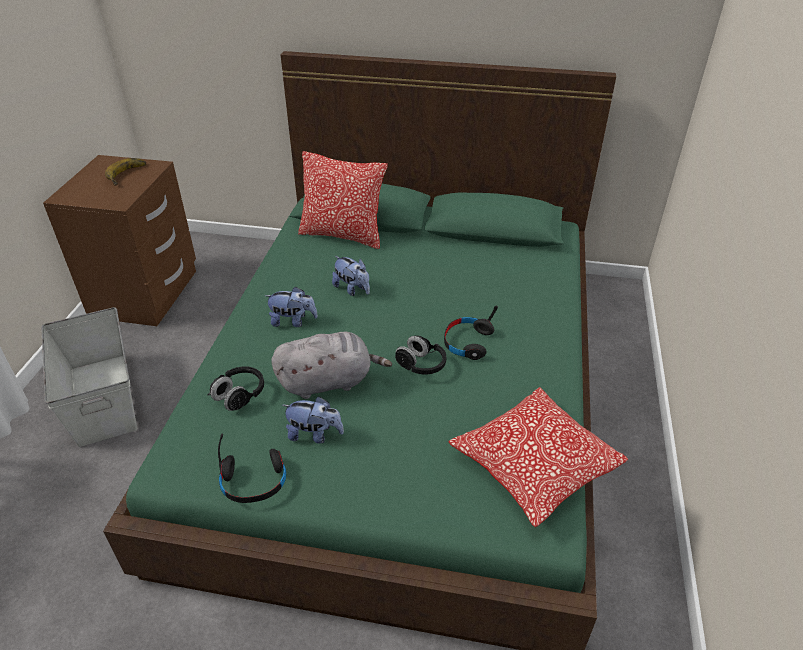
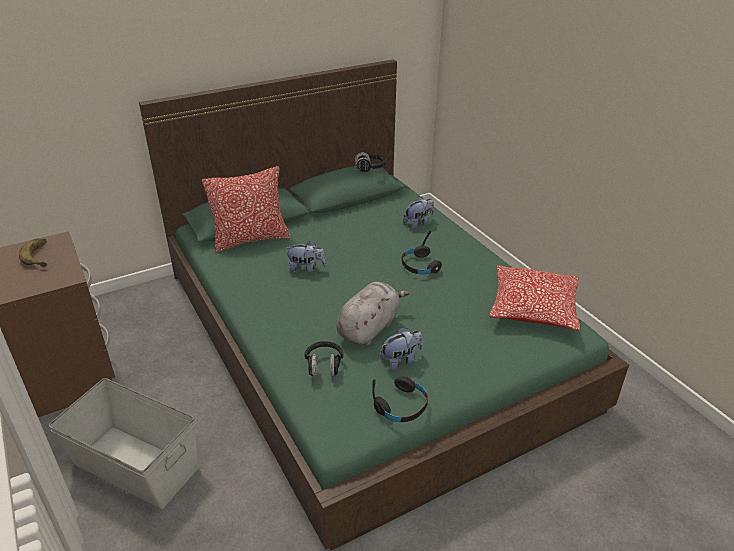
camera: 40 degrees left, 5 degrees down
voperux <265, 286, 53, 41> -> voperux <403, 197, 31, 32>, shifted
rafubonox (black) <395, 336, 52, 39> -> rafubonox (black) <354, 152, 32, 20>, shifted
▬▬▬▬▬▬▬▬▬▬
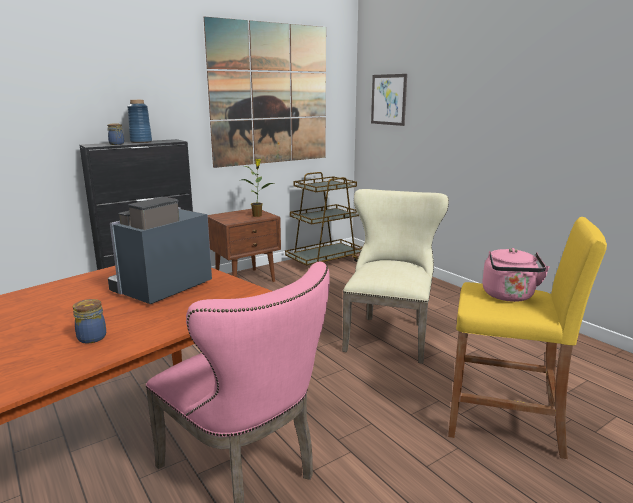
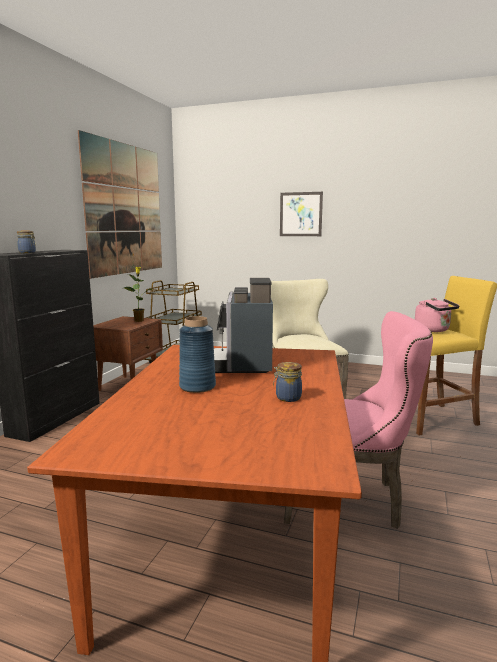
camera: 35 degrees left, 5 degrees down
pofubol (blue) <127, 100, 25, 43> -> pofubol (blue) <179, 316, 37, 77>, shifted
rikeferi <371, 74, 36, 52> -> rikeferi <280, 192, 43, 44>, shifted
▬▬▬▬▬▬▬▬▬▬
- The task: From the records above, print exactly the lines that run from the line with "camera: 40 degrees left, 5 degrees down" to the line with "rafubonox (black) <395, 336, 52, 39>", inclusive.

- Response area:
camera: 40 degrees left, 5 degrees down
voperux <265, 286, 53, 41> -> voperux <403, 197, 31, 32>, shifted
rafubonox (black) <395, 336, 52, 39> -> rafubonox (black) <354, 152, 32, 20>, shifted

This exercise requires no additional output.